Maloney is returning to a very successful career which saw Lennox Lewis, under Maloney’s tutelage, guided to world heavyweight titles in the 1990s.
Under her previous name Frank, she called time on a three-decade career in October 2013, handing back licences to the British Boxing Board of Control after growing disillusioned with the sport.
She unveiled her latest fighters, Gary Cornish, 28, from Inverness and Tony Jones, 23, from Telford, Shropshire, and likened the new experience to managing non-league football side Nuneaton.
Maloney said: “I had no intention of coming back into boxing, if I’m honest, but this young man (Jones) and his trainer turned up on my doorstep one Sunday morning saying: ‘We want to be managed by you.’
“If I put it in football terms, I’ve been the manager of Manchester United and now I’m going to start managing Nuneaton Borough because I’ve got to start at the bottom again and there’s no getting away from that.
“But I feel complete in myself, happy in myself and the one thing that was missing in my life was something I always enjoyed — and that was my love of boxing.
“I want to prove I’m capable of doing it all over again and, if I’m successful, maybe it will open the door for more women to come into boxing.
“The opportunity and personal challenge for me is very big.”
Some people have questioned Maloney’s decision to transition genders and say it is nothing more than a “marketing ploy,” to which she replied: “If the people who think that want to go through what I’ve been through they are welcome to try it and let them walk in my shoes and see how hard it is.
“If it was a marketing ploy I should be locked up in a lunatic asylum.”
She also answered questions about how she will handle any trash-talk that will be aimed at her when promoting her fighters.
“How will I deal with any trash talking that comes my way?
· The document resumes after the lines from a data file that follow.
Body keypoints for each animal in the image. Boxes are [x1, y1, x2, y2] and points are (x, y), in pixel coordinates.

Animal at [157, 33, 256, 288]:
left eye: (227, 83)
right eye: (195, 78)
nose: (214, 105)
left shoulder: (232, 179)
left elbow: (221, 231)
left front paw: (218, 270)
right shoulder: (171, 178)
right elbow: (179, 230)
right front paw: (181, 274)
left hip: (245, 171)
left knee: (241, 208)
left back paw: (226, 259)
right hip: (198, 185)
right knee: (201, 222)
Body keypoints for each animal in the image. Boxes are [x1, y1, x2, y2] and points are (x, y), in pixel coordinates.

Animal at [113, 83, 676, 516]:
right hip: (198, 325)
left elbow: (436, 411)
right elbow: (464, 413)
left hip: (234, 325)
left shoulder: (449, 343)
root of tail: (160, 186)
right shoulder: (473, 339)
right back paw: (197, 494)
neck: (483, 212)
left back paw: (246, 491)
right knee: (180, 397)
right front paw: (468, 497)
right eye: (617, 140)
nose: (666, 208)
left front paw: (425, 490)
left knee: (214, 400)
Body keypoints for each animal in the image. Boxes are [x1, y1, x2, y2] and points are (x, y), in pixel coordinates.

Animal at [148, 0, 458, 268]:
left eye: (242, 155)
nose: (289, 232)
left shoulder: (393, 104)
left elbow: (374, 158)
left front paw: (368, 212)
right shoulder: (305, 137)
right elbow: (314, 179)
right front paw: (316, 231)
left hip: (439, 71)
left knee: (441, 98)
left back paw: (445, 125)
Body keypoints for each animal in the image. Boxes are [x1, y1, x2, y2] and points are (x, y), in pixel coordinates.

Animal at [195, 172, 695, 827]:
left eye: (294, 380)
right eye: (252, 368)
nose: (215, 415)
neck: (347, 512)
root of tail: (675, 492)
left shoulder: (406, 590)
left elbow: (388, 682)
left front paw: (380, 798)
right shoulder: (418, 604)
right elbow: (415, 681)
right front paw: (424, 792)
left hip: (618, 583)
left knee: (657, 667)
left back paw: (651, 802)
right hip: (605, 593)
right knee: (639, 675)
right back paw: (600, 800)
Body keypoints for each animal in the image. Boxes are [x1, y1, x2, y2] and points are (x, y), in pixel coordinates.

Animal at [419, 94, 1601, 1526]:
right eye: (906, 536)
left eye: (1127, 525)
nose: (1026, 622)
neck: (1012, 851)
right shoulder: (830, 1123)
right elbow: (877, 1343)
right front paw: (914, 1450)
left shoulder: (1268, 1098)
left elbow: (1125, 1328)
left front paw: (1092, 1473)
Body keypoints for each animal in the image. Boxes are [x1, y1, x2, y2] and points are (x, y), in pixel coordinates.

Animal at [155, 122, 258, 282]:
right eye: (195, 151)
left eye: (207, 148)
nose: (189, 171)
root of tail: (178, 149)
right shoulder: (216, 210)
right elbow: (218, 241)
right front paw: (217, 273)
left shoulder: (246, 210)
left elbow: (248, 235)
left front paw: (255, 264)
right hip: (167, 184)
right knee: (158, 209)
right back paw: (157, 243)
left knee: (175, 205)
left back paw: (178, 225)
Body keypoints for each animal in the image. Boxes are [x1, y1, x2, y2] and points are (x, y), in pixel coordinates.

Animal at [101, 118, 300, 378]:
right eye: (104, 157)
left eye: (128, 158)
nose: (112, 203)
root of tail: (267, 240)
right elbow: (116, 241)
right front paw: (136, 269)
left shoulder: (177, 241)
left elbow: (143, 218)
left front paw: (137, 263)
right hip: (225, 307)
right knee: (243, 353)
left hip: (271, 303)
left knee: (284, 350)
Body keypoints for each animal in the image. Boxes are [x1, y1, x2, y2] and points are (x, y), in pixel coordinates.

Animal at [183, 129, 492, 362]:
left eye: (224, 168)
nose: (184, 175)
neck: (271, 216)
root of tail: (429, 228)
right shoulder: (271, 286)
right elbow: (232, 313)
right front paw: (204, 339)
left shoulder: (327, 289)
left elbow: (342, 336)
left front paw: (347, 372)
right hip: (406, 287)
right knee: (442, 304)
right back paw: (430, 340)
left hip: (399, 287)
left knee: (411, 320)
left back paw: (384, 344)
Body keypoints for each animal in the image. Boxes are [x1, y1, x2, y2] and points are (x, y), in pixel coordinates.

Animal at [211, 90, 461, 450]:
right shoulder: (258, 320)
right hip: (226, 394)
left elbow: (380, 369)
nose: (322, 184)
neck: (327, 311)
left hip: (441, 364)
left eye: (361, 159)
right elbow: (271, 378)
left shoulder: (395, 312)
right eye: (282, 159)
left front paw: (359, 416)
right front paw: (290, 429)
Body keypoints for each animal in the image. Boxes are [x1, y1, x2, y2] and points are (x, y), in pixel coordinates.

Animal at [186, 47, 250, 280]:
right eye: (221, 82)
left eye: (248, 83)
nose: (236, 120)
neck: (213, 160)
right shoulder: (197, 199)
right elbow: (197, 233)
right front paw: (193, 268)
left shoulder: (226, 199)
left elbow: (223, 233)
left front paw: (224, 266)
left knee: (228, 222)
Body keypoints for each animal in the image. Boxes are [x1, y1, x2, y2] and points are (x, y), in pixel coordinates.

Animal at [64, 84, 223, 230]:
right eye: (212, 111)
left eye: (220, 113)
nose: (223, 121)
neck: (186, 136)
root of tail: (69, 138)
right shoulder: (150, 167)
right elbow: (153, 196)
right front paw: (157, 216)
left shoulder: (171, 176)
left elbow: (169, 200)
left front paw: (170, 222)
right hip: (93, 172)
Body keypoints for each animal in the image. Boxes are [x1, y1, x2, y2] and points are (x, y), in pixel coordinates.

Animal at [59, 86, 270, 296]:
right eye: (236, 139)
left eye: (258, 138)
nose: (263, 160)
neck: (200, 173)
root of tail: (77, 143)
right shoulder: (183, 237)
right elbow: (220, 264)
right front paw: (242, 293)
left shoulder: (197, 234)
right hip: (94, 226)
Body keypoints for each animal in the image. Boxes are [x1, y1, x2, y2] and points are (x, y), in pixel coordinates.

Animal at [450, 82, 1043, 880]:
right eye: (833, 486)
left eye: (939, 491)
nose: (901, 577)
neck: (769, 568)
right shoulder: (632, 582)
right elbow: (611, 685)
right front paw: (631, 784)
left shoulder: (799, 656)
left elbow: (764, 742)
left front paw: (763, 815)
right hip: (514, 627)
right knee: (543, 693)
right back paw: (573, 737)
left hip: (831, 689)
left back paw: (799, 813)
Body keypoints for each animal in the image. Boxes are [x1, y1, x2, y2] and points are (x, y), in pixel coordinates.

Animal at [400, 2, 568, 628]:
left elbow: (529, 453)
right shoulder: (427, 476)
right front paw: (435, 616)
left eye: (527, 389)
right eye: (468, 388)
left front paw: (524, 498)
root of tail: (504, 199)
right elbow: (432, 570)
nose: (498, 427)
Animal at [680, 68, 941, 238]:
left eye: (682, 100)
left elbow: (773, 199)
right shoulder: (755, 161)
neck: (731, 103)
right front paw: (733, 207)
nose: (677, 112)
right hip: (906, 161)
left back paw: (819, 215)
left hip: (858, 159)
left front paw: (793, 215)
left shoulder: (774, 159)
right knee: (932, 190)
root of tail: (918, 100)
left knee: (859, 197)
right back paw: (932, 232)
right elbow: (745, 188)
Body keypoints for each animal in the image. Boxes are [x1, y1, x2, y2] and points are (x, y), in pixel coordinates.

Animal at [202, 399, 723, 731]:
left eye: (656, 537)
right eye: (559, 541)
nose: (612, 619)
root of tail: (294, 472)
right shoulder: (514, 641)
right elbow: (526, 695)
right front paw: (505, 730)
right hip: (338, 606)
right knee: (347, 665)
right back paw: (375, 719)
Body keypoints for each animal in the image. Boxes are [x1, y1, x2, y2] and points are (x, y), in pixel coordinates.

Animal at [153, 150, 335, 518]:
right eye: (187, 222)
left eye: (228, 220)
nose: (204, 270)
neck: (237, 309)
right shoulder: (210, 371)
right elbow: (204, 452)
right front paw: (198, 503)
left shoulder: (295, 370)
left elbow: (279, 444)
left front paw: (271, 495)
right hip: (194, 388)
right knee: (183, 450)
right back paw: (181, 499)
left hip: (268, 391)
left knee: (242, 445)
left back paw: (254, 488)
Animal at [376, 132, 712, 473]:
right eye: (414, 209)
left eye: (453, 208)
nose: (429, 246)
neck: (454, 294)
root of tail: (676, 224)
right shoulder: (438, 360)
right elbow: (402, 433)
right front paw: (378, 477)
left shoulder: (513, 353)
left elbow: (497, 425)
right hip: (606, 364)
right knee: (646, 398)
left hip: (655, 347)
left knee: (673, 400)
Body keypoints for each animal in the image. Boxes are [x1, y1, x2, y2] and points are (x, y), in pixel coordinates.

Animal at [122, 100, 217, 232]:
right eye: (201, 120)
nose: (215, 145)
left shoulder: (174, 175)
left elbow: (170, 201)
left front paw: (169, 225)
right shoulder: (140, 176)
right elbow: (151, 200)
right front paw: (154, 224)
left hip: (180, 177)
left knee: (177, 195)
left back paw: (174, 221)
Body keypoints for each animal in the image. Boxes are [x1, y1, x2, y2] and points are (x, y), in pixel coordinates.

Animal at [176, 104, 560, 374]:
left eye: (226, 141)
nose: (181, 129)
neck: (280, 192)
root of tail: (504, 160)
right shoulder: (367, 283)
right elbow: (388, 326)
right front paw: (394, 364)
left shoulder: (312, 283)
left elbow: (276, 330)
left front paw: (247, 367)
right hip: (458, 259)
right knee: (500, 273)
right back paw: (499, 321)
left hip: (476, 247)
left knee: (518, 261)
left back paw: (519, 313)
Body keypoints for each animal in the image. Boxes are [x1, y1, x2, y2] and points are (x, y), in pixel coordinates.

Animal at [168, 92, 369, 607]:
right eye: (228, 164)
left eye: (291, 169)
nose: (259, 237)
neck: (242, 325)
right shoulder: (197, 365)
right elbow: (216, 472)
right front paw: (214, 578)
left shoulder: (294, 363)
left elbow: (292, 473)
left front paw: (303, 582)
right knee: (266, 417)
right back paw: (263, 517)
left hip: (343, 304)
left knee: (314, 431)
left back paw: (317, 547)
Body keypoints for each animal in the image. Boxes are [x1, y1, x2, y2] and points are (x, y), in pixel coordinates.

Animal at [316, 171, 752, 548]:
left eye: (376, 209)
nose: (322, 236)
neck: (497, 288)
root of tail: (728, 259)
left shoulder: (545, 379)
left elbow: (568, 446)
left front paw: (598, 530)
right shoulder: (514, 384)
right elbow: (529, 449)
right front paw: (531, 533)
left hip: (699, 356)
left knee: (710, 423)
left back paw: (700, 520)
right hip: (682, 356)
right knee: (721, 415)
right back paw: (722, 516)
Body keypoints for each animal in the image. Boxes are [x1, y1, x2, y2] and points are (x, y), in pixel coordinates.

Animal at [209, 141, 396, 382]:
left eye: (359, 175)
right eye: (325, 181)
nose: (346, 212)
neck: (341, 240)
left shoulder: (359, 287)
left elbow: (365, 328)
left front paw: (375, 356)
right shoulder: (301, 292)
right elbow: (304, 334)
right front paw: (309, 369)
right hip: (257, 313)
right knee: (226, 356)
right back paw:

Until that situation arises, I can’t really comment.
“But in the past, I’ve been guilty of encouraging boxers to trash-talk and if it sells tickets I might have to do it again.
“Fortunately, I never took myself too seriously and hopefully, as Kellie, I will take myself in the right direction again because boxing is a great sport and I want to put it back on terrestrial TV and the back pages.”